Moyer, who has worked with ESPN, interviewed three weeks ago. Stairs, who has worked with NESN, interviewed two weeks ago. Comcast originally intended to hire just one broadcaster, but both impressed during auditions.

If you've heard Gary Matthews on the air... well, let's just charitably say that Moyer should be an improvement.

Moyer last pitched in the major leagues with the Rockies in 2012 after sitting out a year from Tommy John surgery -- at age 48! Moyer pitched reasonably well for Colorado in 10 starts. No, really, there were worse big-league pitchers in 2012 (34 pitchers made as many starts as Moyer with a worse ERA+ than Moyer's 82), but no one came calling for 2013 even though Moyer had expressed a desire to pitch at age 50. Seriously, at the end of 2012, he'd likely have been a far better choice for the Cubs for their trade-decimated rotation than Justin Germano or Jason Berken; it would have put a neat little bookend on his baseball-playing life and maybe he could have helped the younger pitchers.
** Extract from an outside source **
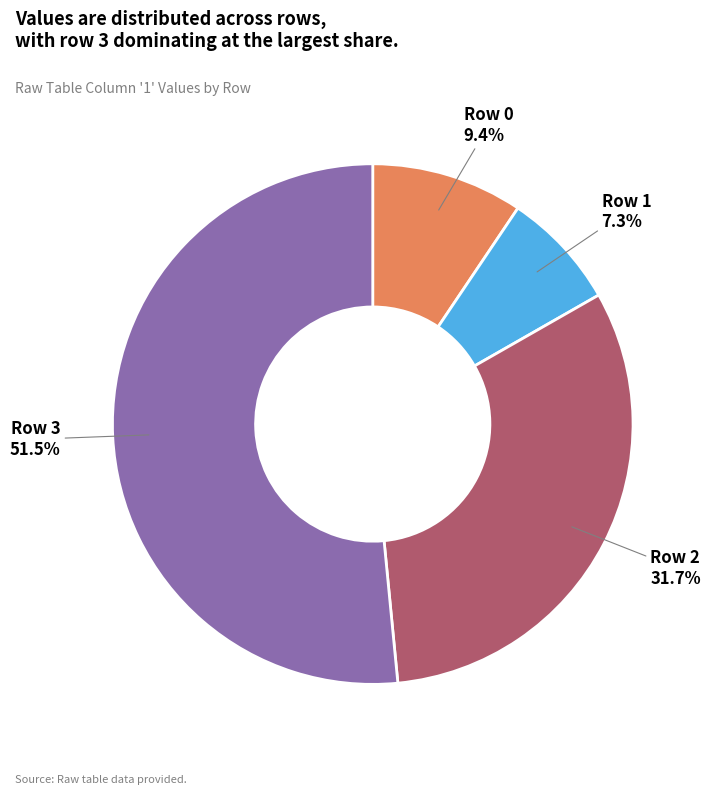

Which has a higher value, Row 1 or Row 2?

Row 2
Which brings me to Moyer's remarkable career. You surely know the story: The Cubs had brought him back on a minor-league deal during spring training 1992, and he hadn't pitched well enough to make the big-league team. They asked him if he wanted a coaching job -- he wasn't quite 30 -- and Moyer replied that he still thought he could pitch.
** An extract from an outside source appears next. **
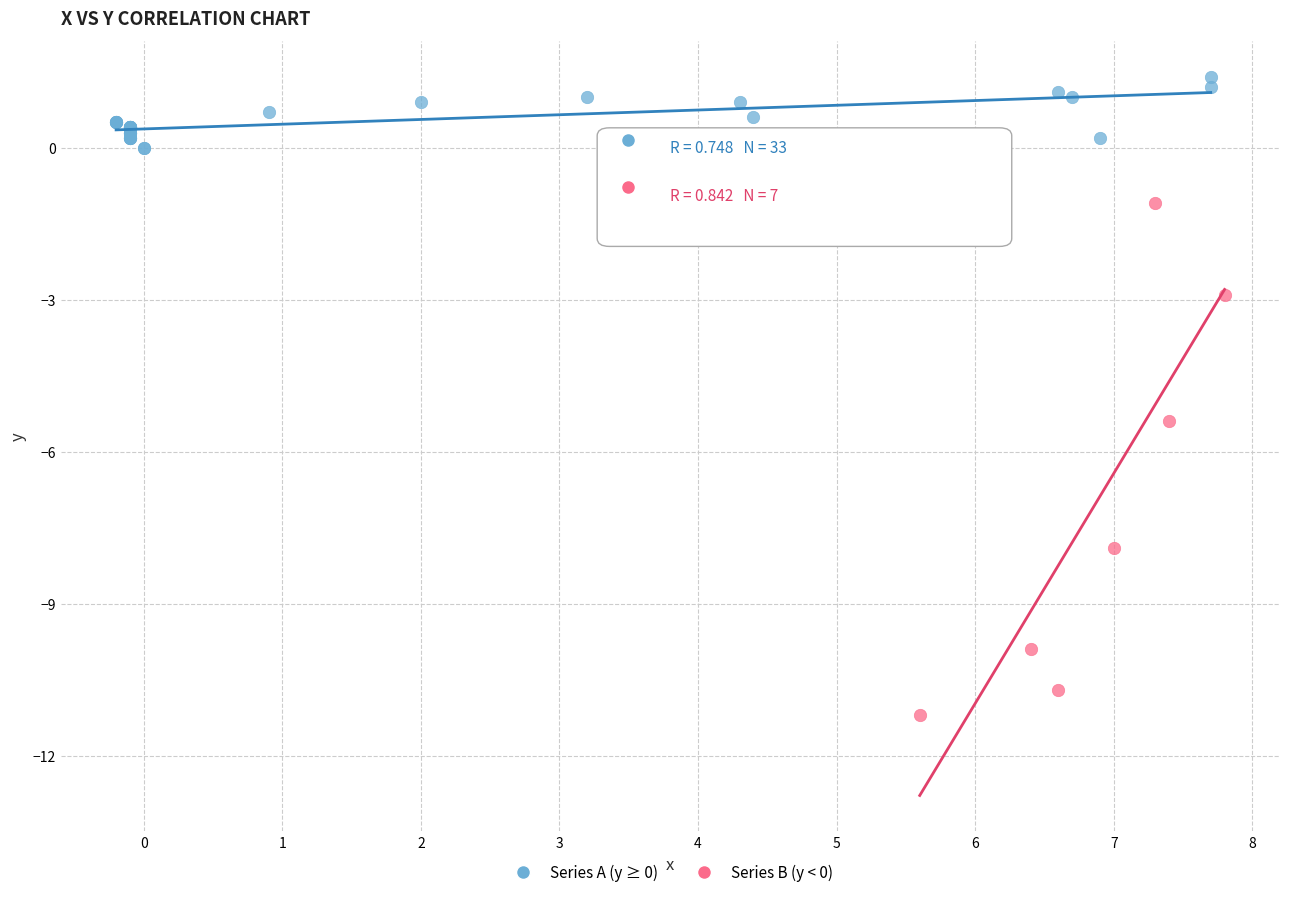

Which series has the widest spread of Y values?

Series B (y < 0)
Chalk that up to another huge Larry Himes mistake. Moyer eventually signed with the Tigers and pitched much of 1992 in Triple-A for them, then went to the Orioles and had a fine 1993 season -- a year the Cubs surely could have used after Greg Maddux departed. The photo at the top of this post is from spring training 1992, the last time Moyer appeared in a Cubs uniform.

Moyer was never a dominant pitcher. He made just one All-Star team and got Cy Young votes in just three seasons. Nevertheless, he pitched effectively well into his 40s and had a very, very good season for the Phillies in 2008 -- at age 45! -- that was a significant factor in the Phillies' World Series title year.
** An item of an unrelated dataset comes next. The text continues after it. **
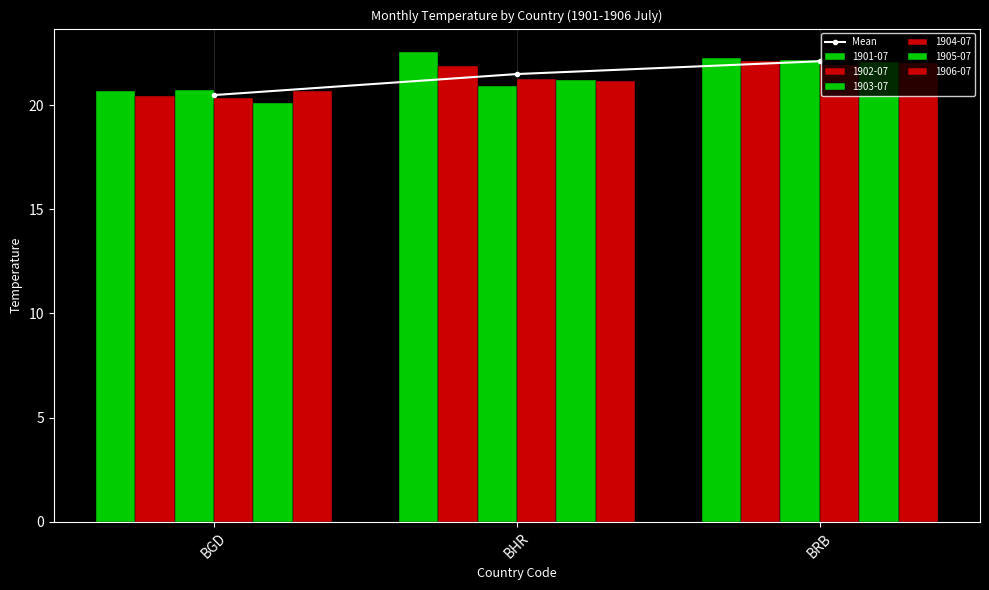

The chart shows a value of 5.2 at BGD. True or false?

False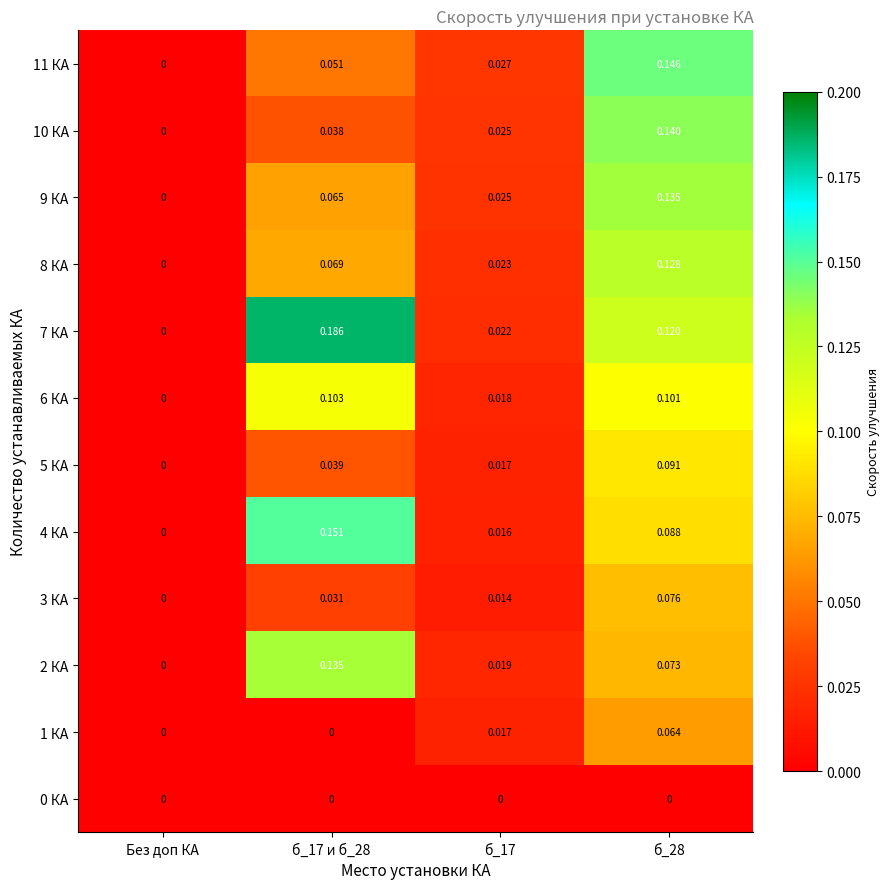

Where is 11 КА nearest to the value 0?

Без доп КА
He holds just one career record -- most home runs allowed, 522. The old saying, "You have to be good to do that," certainly applies here. Of the rest of the top 10 in that category, all are in the Hall of Fame except Tim Wakefield. Moyer's 4,074 innings are the fifth-most of any player who debuted in 1986 (his first year) or later, and though he wasn't a strikeout pitcher, his 2,441 rank 13th in that timespan, and you can't discount winning 269 career games.

I'd give him a Hall of Fame vote for sticking around that long and contributing to several playoff teams, despite what even he would likely admit was modest talent.

It's a shame Larry Himes didn't think Moyer could still pitch in 1992. Iowa's rotation that year consisted of Steve Adkins, Jeff Hartsock, John Salles, Bob Sebra, John Gardner and a motley miscellaneous collection of guys you've never heard of. Moyer would have been the best pitcher on the staff, and the Cubs could have used him during the rest of the 1990s, not to mention the 2000s.

Among Moyer's teammates his rookie year was Davey Lopes, who debuted in 1972 and who will turn 69 years old in May. Among Moyer's teammates in his final big-league season was 22-year-old Drew Pomeranz, who still has talent and might stick around for a while. That's three generations' worth of players who have played with Moyer, who, according to baseball-reference's "oracle", had 654 different teammates.

Best of luck to Jamie Moyer in his new career (and congratulations, too, to Matt Stairs, another former Cub who could have helped the team far past his one year in blue pinstripes). If only his last one could have had more time in a Cubs uniform.